Our conversation went on for more than an hour, but I’ll leave our discussion here. Dr. Komaroff ended with these comments, “The only way I know to cure a disease is to understand what is going wrong in the body that leads to the symptoms of the disease. For nearly 30 years, not enough effort was made to understand the things that are going wrong in the body in people with ME. I’m encouraged by the increased interest over the past decade, and by the large effort to understand Long COVID. I think it is likely that what is learned about the body’s abnormalities in ME/CFS often will prove applicable to Long COVID, and vice versa.”
Thank you Emily, this was very interesting. Am I right in thinking the nuclei in the brain that Dr Komaroff is referring to are called Microglia? I've done some reading on them, including 'The Angel and The Assassin' by Donna Jackson Nakazawa, and I think Ed Yong also talks about them (and sickness behaviour) in his book 'I Contain Multitudes'. Both worth a read if you've not checked them out. It's also super gratifying to hear an expert talk about sickness behaviour and neuroinflammation, as well as vagal signalling, in such direct terms. It's a neat theory and I'd love to learn more about it!

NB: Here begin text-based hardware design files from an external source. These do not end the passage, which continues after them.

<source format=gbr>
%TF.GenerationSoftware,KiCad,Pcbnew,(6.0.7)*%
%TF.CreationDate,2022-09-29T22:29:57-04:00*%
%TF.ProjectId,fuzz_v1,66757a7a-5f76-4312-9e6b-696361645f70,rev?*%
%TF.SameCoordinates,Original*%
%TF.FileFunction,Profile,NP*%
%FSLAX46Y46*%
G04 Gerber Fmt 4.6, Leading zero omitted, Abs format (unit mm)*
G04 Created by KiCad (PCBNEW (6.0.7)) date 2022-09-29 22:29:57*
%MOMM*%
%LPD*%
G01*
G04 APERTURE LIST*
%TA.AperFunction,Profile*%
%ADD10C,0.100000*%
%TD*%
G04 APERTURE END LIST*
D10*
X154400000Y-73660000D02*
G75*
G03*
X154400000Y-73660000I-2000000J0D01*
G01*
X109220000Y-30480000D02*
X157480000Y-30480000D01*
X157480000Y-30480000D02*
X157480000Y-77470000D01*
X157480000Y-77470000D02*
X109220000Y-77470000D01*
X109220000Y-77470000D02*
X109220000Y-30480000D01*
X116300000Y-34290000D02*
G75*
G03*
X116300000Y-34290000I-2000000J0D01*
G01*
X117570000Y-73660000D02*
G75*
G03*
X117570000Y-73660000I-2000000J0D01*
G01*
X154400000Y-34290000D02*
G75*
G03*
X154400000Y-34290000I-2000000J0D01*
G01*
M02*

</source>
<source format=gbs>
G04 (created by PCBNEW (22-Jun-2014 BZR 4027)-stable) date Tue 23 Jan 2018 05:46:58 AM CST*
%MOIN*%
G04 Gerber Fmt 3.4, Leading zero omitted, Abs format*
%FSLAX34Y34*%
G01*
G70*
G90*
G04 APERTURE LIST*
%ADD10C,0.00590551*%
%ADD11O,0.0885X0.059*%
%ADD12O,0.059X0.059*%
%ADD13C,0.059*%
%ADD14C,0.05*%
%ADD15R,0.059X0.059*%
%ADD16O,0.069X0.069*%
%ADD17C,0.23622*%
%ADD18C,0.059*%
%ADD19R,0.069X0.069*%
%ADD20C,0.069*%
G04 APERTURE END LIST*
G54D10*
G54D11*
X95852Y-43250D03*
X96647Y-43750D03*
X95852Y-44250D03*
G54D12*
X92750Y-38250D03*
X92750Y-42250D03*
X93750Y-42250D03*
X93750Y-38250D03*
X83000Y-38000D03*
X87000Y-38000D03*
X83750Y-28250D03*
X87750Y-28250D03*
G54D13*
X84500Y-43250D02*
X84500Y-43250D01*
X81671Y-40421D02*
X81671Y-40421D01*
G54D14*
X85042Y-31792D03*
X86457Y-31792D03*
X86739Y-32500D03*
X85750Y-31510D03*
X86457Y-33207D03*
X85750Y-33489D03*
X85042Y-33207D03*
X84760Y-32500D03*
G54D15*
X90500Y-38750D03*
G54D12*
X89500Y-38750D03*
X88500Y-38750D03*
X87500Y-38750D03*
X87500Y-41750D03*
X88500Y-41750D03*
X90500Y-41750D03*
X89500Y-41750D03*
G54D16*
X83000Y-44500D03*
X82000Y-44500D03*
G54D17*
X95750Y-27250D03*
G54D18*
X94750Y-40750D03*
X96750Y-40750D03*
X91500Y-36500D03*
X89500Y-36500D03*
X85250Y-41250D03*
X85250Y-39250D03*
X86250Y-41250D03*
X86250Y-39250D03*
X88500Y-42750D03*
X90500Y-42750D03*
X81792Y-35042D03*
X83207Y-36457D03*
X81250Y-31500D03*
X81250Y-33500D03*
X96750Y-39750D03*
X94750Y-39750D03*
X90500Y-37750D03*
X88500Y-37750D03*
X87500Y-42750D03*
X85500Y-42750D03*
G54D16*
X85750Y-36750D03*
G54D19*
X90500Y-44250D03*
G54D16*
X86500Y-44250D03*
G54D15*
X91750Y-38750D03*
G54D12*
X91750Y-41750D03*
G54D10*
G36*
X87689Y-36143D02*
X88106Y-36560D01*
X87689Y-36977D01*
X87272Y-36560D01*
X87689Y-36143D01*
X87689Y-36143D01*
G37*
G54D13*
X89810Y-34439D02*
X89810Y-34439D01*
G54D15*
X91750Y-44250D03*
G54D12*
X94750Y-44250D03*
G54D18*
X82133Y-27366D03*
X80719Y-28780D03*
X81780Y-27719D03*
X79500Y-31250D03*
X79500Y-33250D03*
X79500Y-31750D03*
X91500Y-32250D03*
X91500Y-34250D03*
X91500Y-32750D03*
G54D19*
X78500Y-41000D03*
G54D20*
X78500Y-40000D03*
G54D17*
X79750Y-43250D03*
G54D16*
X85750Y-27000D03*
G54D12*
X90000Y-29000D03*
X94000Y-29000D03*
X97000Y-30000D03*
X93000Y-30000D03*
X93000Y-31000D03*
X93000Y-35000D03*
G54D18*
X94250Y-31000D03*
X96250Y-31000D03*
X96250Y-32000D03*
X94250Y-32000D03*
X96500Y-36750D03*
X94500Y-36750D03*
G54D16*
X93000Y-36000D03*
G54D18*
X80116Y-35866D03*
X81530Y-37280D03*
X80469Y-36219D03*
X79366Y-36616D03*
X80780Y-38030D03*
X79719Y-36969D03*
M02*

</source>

There is a lot of disturbing history when looking into the past of myalgic encephalomyelitis. The more people know about ME the better for us all. I am 34 years since contracting this disease so have lived through much of the politics that buried ME.

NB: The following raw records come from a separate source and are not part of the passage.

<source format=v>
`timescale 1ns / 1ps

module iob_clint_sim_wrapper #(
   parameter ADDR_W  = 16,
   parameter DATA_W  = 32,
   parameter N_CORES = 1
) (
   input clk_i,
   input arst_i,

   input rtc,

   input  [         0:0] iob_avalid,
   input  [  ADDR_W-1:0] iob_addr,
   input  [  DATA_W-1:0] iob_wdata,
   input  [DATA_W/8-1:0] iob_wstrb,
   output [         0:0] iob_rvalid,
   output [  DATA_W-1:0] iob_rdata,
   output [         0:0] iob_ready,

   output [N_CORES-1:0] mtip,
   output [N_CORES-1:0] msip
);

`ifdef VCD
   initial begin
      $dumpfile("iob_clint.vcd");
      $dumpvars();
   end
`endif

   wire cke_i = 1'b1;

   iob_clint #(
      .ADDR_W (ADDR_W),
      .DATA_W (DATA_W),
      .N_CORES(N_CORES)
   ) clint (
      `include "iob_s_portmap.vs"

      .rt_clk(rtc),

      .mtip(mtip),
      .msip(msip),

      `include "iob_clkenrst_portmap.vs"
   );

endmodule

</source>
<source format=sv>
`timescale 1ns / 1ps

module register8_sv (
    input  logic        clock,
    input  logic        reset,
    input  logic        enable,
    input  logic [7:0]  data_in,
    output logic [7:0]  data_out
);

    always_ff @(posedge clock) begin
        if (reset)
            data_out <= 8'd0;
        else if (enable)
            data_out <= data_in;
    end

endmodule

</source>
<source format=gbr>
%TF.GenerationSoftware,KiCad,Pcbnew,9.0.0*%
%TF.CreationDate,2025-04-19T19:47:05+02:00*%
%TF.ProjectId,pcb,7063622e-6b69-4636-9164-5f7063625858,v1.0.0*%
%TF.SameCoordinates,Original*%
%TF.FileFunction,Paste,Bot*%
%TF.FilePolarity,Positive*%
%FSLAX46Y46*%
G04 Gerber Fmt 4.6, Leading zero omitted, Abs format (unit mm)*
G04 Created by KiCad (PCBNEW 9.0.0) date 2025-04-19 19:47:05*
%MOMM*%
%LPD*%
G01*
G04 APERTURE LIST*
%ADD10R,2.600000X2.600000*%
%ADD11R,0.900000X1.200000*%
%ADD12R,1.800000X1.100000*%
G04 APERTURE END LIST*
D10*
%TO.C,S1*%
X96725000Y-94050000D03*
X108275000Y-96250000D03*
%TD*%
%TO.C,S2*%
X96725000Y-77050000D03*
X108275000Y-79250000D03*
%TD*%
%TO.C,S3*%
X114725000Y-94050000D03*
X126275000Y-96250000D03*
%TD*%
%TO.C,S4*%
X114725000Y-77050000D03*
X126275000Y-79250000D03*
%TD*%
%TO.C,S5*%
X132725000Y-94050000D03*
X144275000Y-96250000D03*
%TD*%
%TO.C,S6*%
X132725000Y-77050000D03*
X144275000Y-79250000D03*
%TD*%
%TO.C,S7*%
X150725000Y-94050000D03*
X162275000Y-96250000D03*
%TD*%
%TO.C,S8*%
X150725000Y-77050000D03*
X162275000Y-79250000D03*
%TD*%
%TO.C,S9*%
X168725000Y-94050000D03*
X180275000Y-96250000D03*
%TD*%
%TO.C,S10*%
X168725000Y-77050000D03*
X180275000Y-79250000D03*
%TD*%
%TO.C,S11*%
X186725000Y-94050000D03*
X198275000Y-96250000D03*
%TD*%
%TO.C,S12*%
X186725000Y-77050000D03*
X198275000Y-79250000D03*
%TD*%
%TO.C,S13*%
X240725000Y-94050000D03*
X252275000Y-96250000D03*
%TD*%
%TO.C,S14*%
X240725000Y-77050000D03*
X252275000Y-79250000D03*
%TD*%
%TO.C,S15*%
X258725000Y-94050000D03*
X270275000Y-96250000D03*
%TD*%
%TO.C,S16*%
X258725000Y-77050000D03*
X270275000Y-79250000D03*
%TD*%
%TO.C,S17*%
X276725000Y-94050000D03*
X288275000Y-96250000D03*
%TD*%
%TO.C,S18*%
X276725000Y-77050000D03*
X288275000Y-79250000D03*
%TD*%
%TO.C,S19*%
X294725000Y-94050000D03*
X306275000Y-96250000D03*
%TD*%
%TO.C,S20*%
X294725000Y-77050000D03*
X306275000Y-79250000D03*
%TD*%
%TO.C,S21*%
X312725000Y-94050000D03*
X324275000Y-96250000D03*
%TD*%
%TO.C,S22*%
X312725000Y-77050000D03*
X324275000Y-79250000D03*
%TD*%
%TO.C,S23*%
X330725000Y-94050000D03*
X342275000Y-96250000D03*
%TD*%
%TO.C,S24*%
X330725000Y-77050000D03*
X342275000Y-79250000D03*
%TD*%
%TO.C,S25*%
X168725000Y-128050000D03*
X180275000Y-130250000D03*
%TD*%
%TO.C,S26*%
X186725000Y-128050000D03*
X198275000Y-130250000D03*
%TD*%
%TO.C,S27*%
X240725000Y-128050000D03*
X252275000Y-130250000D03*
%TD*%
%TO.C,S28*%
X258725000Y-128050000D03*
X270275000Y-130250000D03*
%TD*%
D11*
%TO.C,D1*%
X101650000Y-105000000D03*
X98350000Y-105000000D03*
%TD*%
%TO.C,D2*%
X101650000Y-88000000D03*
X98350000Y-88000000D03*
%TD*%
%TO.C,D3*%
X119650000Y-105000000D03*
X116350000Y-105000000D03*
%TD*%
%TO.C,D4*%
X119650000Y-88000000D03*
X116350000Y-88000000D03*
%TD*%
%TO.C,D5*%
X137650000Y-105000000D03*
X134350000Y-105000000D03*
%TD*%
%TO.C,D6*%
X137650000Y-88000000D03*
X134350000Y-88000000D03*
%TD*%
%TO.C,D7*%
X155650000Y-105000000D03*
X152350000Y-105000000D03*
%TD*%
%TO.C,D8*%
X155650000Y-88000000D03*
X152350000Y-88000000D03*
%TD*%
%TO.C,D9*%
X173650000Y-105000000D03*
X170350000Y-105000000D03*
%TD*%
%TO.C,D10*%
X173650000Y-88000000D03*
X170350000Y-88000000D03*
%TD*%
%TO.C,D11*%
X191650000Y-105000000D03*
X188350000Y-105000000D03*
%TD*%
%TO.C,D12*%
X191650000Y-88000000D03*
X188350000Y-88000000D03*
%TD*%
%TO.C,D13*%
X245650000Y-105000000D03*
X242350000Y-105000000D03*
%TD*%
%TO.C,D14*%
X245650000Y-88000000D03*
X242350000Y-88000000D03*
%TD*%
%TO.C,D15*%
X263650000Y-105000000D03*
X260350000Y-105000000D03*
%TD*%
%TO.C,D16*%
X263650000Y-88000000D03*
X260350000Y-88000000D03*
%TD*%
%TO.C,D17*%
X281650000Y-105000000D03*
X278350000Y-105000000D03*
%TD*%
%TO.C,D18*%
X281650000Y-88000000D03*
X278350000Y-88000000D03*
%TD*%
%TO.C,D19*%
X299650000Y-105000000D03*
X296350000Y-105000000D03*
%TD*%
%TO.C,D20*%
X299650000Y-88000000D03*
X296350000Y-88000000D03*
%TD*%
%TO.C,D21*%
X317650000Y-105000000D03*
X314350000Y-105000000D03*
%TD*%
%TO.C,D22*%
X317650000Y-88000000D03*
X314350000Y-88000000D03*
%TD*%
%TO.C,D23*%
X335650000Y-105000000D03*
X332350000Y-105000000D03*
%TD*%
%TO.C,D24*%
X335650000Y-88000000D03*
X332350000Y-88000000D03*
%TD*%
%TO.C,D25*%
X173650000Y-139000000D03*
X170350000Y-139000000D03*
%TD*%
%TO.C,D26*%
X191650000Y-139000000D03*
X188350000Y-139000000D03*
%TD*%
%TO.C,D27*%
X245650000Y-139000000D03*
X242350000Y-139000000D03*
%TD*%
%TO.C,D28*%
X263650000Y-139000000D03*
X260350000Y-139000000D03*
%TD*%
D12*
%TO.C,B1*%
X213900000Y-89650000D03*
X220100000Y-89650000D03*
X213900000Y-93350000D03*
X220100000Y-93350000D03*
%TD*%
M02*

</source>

Dr. Komaroff let us down when he voted against Ampligen approval when it came up for FDA approval. His view of CFS in the past indicated he didn't recognize the distinct disease of myalgic encephalomyelitisis. I wonder if he would have voted yes & helped fight for approval today.
I think it is important we don't use the label ME when referring to the patients defined by CFS-Fukuda. I discuss the history of those labels here: https://colleensteckelmeiccinfo.substack.com/p/the-meaning-of-cfs-depends-on-who
Hoping that will clarify why it is important we use ME label accurately.